- **EXERCISE DIRECTIONS**
All lines from the one containing "left front paw: (431, 790)" through the last line below must be duplicated exactly, with nothing outside that span.

- **RECORDS FOR PROCESSING**
BEGIN
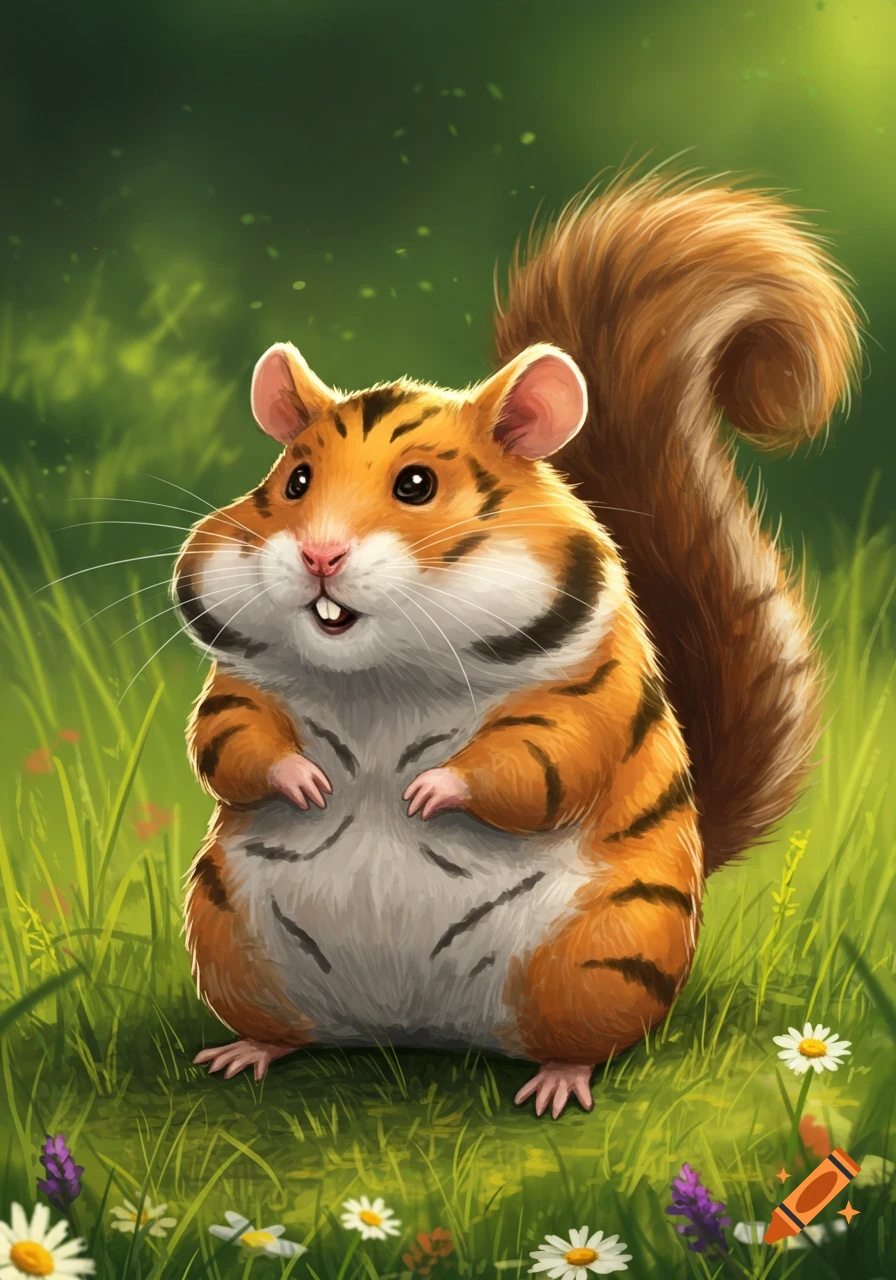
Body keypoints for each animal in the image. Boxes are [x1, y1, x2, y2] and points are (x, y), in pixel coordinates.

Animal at [176, 172, 859, 1118]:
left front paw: (431, 790)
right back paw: (249, 1049)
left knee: (582, 1034)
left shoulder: (584, 694)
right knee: (280, 1022)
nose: (319, 554)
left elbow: (543, 762)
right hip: (227, 935)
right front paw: (302, 779)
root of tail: (410, 1030)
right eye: (293, 481)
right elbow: (228, 740)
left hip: (601, 951)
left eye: (417, 484)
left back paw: (559, 1081)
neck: (383, 675)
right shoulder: (242, 685)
END
- **TASK RESPONSE**
left front paw: (431, 790)
right back paw: (249, 1049)
left knee: (582, 1034)
left shoulder: (584, 694)
right knee: (280, 1022)
nose: (319, 554)
left elbow: (543, 762)
right hip: (227, 935)
right front paw: (302, 779)
root of tail: (410, 1030)
right eye: (293, 481)
right elbow: (228, 740)
left hip: (601, 951)
left eye: (417, 484)
left back paw: (559, 1081)
neck: (383, 675)
right shoulder: (242, 685)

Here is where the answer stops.